### CHALLENGE
Reproduce the records below without any change, from the start of the records through the line containing "text Our system", including both ends.

** begin **

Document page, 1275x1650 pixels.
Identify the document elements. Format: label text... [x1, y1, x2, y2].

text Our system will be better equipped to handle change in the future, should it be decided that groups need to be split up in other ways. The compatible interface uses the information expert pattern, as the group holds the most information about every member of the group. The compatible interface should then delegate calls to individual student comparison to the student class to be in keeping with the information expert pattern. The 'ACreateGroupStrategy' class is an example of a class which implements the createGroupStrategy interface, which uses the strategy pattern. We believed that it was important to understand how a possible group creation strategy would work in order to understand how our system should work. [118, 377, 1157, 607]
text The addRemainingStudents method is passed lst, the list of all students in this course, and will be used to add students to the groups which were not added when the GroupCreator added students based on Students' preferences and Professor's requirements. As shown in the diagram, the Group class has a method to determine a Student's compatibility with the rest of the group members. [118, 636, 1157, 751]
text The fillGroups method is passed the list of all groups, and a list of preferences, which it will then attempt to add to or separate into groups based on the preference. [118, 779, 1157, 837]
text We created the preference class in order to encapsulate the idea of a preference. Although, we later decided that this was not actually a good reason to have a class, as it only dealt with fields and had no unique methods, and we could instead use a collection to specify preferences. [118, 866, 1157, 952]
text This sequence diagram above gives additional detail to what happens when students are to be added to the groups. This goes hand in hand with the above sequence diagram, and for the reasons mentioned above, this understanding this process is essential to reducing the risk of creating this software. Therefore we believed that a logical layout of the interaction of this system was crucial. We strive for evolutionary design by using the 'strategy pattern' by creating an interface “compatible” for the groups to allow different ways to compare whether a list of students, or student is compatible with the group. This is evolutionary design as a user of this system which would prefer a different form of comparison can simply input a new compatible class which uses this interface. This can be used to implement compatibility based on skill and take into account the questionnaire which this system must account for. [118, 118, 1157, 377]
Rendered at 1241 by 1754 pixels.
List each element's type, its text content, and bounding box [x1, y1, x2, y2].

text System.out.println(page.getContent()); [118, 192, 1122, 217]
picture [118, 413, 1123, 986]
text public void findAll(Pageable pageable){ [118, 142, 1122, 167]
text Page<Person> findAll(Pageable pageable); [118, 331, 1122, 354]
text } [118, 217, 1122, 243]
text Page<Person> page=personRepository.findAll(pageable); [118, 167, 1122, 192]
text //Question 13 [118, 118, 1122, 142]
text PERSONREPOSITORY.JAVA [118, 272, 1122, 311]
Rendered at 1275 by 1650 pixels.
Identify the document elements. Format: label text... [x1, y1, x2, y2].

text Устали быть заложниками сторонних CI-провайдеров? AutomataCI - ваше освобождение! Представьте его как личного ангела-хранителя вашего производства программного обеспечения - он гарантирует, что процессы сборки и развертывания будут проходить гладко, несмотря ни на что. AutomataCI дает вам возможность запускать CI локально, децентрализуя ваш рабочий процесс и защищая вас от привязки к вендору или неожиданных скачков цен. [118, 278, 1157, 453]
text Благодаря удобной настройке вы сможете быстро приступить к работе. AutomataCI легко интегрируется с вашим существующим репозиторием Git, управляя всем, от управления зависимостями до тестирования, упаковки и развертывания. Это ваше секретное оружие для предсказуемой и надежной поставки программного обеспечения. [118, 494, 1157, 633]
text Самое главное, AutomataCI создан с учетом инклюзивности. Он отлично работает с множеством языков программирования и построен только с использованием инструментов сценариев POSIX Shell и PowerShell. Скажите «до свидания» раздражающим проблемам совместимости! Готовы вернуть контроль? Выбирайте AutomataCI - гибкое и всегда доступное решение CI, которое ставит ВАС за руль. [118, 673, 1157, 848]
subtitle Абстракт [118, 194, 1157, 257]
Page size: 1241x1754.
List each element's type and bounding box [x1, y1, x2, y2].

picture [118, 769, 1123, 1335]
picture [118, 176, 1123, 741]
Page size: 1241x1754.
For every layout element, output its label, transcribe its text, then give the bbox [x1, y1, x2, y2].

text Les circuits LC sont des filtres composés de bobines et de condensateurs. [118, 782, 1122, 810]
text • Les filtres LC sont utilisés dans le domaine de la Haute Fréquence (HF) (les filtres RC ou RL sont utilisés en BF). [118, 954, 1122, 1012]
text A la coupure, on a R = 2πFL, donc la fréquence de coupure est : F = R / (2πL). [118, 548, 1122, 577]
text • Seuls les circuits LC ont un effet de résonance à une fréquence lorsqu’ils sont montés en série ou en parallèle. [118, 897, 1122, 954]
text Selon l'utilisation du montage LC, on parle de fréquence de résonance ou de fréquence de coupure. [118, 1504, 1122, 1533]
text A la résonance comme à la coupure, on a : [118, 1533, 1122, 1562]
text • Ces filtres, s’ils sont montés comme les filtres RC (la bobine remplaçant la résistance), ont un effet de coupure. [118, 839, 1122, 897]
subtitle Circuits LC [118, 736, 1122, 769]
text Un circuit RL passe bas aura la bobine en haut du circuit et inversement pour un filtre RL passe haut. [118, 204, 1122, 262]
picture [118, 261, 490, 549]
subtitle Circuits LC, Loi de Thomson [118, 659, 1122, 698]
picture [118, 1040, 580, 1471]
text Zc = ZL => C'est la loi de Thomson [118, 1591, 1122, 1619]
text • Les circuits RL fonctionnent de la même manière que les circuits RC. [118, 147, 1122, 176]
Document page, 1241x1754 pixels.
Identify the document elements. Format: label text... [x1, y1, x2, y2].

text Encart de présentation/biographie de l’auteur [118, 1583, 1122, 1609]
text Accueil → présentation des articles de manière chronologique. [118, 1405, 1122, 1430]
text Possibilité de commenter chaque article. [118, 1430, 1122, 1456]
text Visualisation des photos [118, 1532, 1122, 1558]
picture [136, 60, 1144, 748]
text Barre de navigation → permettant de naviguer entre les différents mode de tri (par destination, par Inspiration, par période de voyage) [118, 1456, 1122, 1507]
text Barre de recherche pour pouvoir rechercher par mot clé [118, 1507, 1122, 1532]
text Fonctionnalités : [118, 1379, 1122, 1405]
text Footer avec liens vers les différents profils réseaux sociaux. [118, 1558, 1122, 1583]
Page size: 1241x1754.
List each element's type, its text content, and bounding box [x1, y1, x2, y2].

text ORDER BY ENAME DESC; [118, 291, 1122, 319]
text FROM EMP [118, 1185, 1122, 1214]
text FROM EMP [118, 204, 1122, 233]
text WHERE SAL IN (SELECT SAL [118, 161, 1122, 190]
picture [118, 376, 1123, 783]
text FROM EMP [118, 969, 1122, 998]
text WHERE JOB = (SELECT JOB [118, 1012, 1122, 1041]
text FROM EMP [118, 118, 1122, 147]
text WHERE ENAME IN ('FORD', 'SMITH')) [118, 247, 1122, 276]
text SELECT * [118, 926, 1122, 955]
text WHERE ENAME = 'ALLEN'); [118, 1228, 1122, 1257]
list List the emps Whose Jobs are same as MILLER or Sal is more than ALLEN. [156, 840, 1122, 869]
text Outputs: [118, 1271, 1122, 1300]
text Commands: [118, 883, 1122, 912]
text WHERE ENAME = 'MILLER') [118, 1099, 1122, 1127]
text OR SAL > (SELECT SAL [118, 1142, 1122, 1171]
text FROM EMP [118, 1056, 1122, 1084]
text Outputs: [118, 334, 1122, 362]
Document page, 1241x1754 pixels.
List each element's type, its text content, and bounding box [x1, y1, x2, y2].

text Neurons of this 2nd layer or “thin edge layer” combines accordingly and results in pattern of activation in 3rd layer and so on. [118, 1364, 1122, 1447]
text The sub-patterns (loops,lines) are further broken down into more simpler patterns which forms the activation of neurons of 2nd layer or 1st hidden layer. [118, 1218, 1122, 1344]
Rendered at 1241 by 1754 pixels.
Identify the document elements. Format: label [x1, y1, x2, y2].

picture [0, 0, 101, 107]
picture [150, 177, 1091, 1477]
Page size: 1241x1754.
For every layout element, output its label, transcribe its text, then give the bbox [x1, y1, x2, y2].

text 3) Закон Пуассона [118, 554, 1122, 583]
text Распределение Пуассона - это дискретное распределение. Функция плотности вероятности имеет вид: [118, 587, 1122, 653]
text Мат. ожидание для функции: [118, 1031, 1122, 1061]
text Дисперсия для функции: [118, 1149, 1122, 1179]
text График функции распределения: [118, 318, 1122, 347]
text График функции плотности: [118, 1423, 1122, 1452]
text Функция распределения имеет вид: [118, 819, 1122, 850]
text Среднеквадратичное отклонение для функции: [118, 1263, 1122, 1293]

** end **

### WRITTEN SOLUTION
Document page, 1275x1650 pixels.
Identify the document elements. Format: label text... [x1, y1, x2, y2].

text Our system will be better equipped to handle change in the future, should it be decided that groups need to be split up in other ways. The compatible interface uses the information expert pattern, as the group holds the most information about every member of the group. The compatible interface should then delegate calls to individual student comparison to the student class to be in keeping with the information expert pattern. The 'ACreateGroupStrategy' class is an example of a class which implements the createGroupStrategy interface, which uses the strategy pattern. We believed that it was important to understand how a possible group creation strategy would work in order to understand how our system should work. [118, 377, 1157, 607]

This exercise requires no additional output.